● **Work instructions**
One range is to be output from the listing below, exactly as written: the line with "- colour: wall" to the line with "- relocated: miniature", both kept.

● **Recorded data**
########

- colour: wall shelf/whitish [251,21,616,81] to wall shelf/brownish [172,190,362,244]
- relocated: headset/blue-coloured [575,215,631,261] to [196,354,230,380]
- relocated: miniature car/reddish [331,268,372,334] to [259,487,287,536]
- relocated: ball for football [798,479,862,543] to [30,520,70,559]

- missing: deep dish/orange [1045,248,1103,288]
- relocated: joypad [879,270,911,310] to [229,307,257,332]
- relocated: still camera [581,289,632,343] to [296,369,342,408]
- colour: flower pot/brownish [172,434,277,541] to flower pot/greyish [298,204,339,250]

########

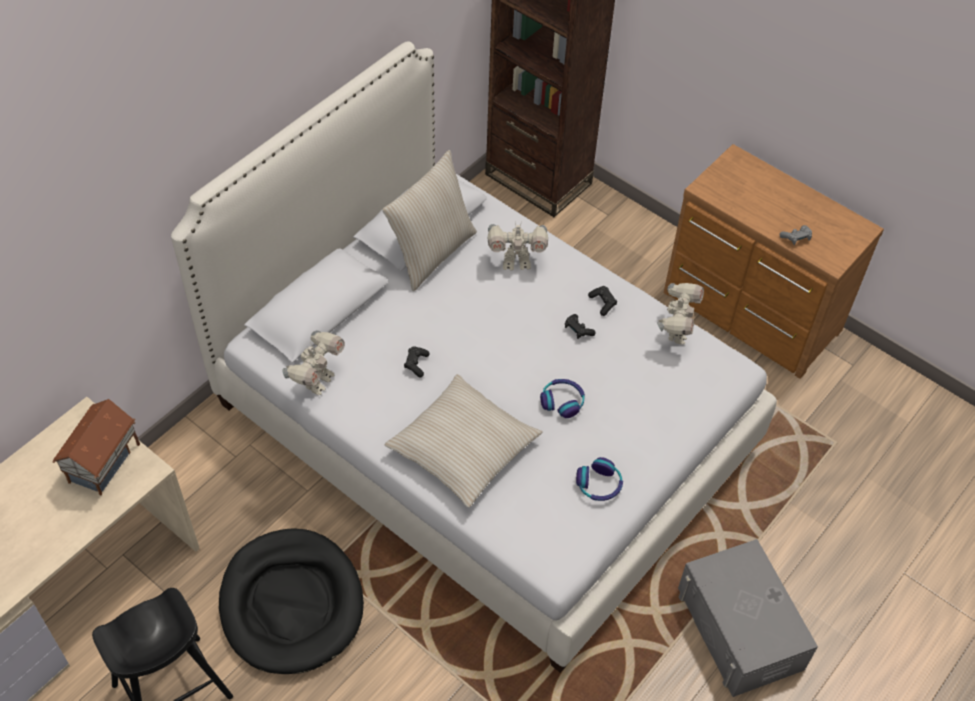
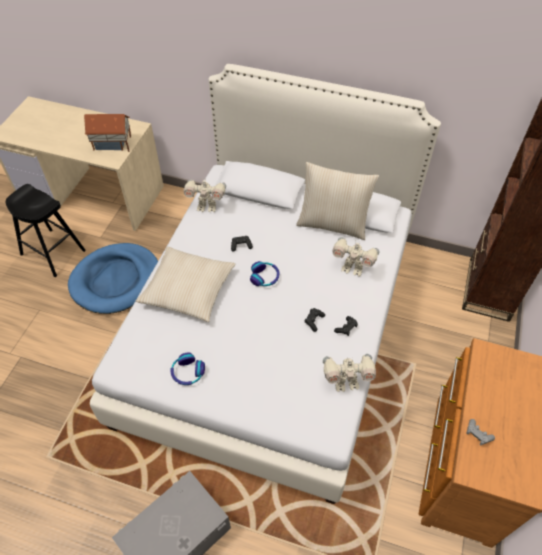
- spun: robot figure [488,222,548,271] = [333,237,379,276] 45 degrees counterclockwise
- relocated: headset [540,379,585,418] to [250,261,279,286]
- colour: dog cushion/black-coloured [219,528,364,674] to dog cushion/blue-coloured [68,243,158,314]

########

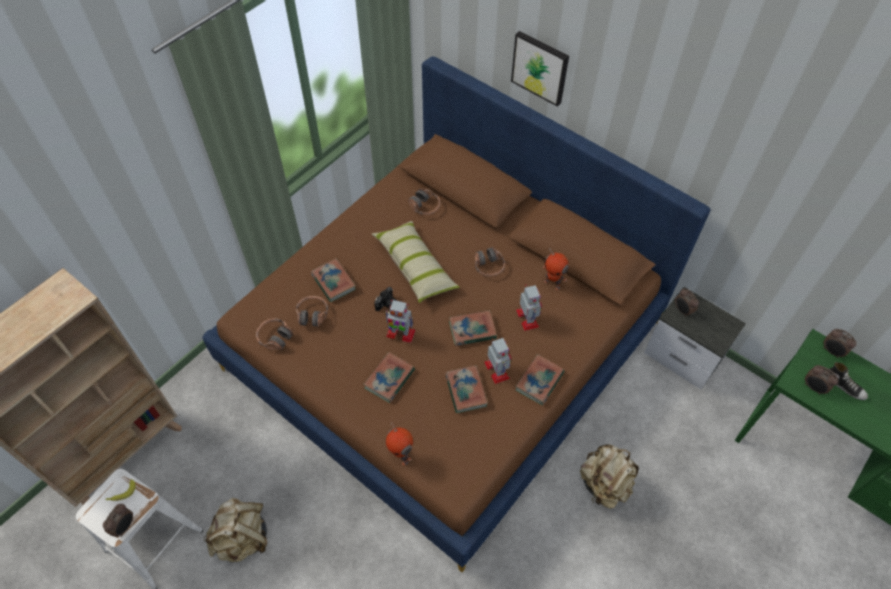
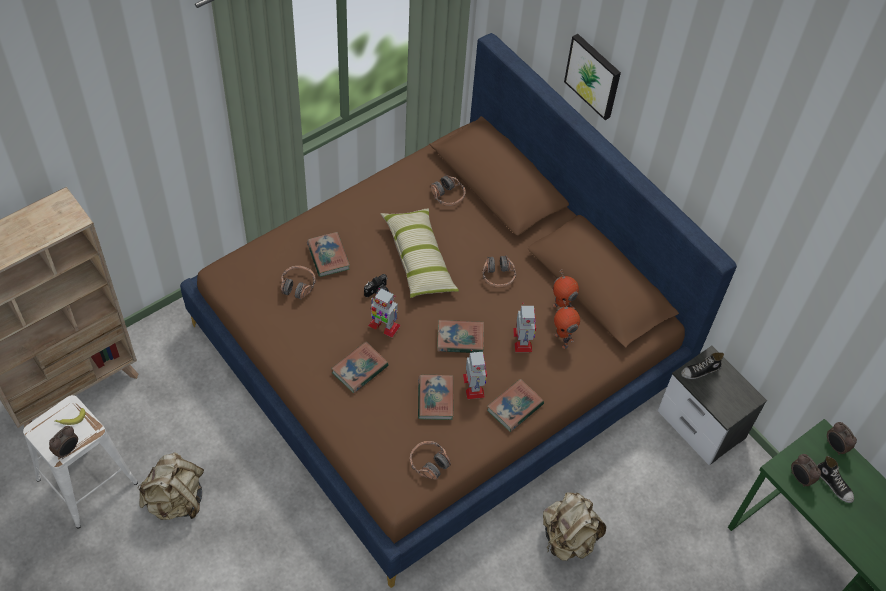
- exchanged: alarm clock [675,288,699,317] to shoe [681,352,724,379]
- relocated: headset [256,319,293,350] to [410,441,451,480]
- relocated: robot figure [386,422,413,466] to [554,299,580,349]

########

● **Exercise result**
- colour: wall shelf/whitish [251,21,616,81] to wall shelf/brownish [172,190,362,244]
- relocated: headset/blue-coloured [575,215,631,261] to [196,354,230,380]
- relocated: miniature car/reddish [331,268,372,334] to [259,487,287,536]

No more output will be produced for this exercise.